— Start —

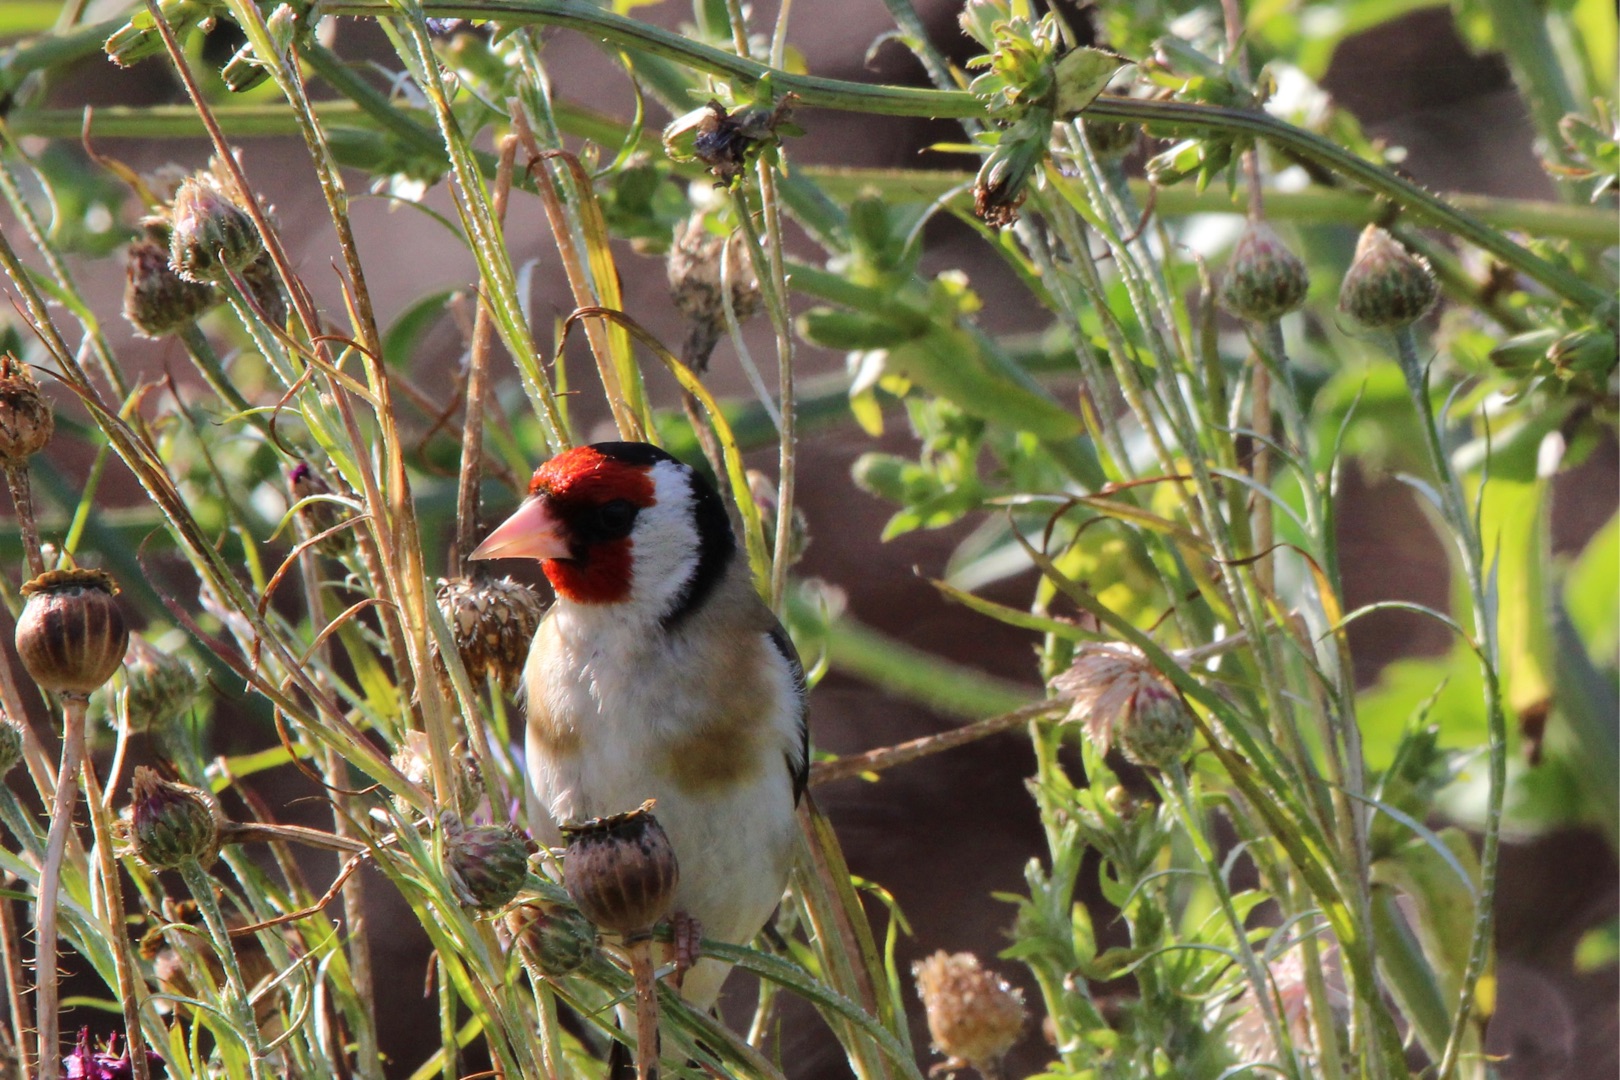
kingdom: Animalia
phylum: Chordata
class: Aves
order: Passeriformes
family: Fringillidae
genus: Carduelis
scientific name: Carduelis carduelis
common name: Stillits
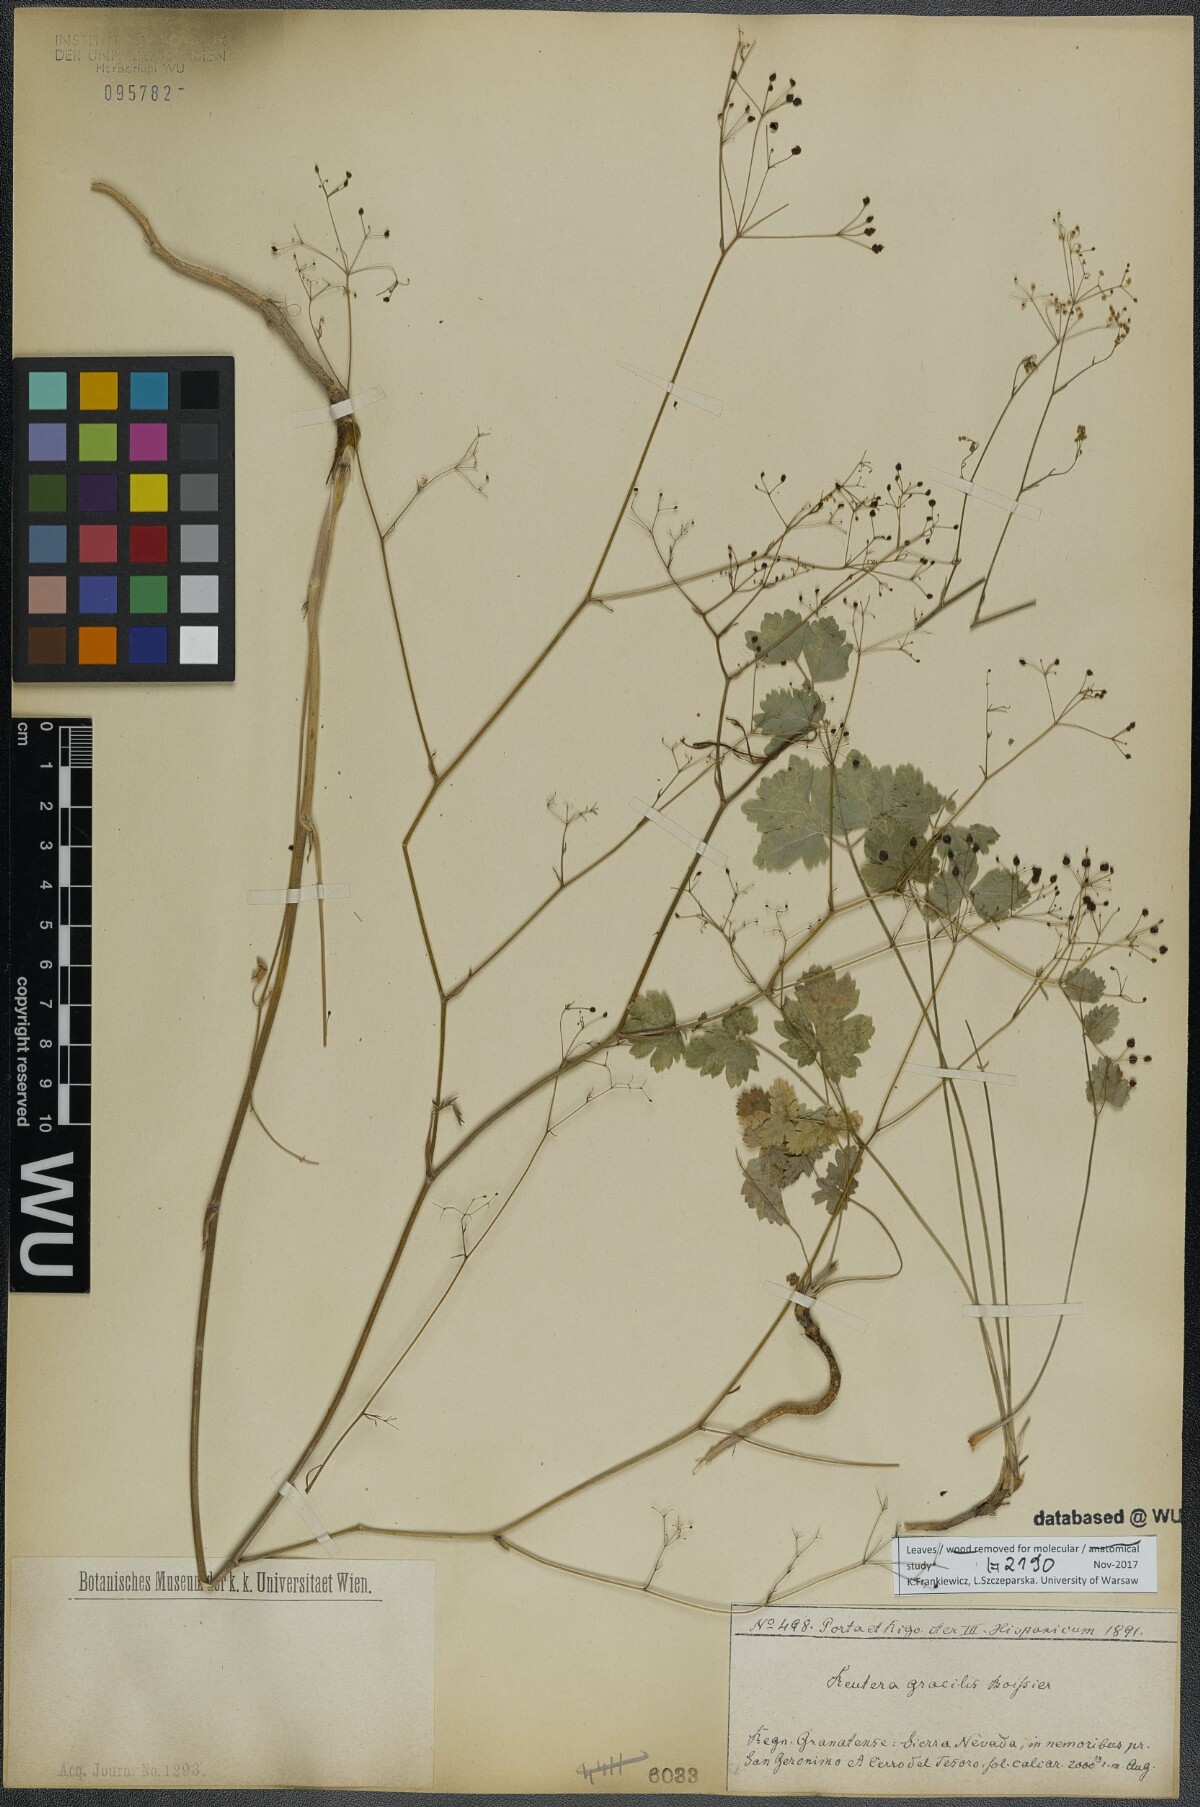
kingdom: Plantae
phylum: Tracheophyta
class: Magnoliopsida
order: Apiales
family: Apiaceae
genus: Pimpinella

— End —
— Start —

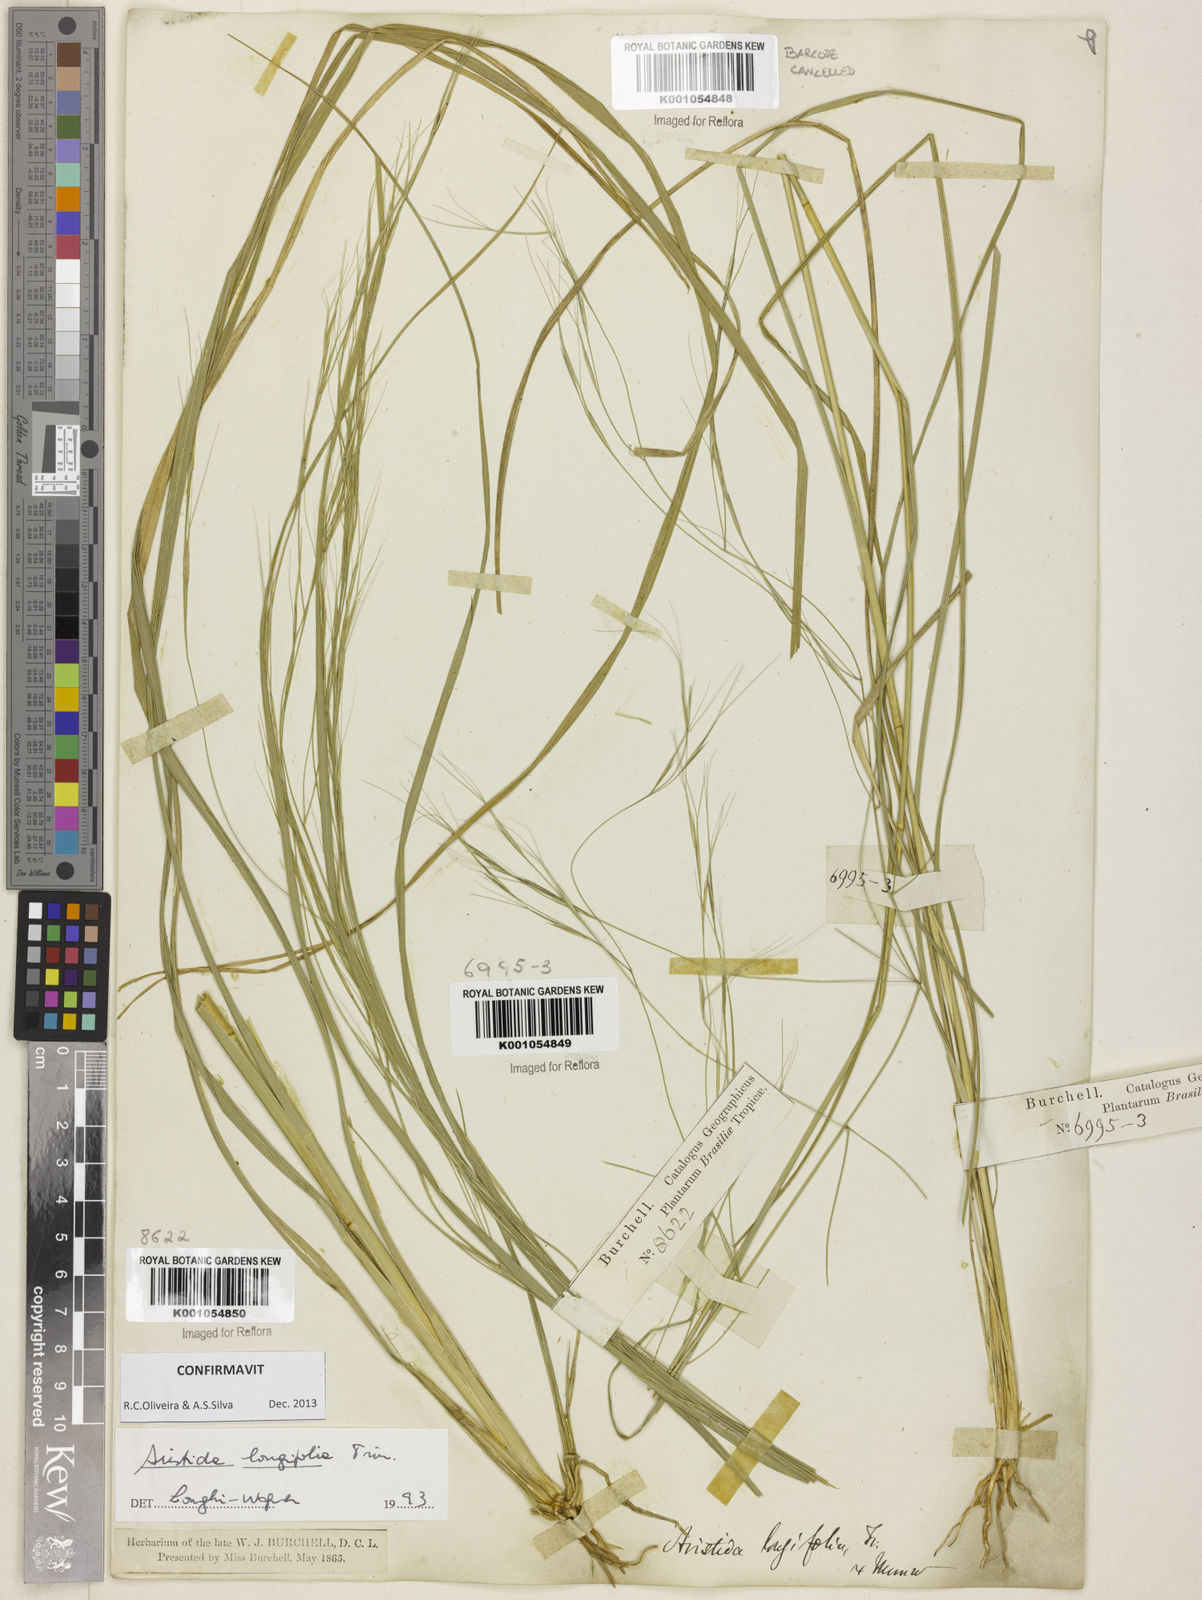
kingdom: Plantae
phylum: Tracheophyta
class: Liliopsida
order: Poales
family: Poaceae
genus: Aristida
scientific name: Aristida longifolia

— End —

SHORT TASK: Count the lines above that contain the string "name", treating uppercase and lowercase letters as distinct. Reply with the number alone.

COMPLETED TASK: 3